(Stored data entries)
================================

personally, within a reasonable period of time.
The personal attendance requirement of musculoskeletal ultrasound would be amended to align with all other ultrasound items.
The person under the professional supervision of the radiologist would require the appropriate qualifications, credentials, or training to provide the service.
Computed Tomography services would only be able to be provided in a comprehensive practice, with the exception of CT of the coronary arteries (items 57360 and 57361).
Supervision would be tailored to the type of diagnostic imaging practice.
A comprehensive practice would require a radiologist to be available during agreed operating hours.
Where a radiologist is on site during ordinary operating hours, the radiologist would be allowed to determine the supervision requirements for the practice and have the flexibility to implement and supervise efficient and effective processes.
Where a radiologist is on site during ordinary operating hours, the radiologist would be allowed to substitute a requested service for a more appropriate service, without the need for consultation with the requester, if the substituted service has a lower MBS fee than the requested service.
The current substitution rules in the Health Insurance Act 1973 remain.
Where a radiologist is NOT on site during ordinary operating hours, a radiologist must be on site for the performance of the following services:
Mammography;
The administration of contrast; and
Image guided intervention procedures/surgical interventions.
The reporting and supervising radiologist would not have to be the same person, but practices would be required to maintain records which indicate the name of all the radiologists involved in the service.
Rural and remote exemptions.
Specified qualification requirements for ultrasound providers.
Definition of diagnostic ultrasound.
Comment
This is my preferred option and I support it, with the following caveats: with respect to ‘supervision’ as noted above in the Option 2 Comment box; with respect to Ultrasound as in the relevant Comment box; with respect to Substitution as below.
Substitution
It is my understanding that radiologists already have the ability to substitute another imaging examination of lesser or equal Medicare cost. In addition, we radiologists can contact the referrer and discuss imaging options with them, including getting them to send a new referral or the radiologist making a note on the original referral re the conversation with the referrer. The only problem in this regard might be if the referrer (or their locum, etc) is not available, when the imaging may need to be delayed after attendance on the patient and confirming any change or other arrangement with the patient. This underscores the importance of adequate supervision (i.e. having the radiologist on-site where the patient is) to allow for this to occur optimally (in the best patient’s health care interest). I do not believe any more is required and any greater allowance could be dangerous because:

================================

→ PROMPT
Within the entries above, find every line where the string "comprehensive" occurs, and copy it.

→ RESPONSE BELOW
Computed Tomography services would only be able to be provided in a comprehensive practice, with the exception of CT of the coronary arteries (items 57360 and 57361).
A comprehensive practice would require a radiologist to be available during agreed operating hours.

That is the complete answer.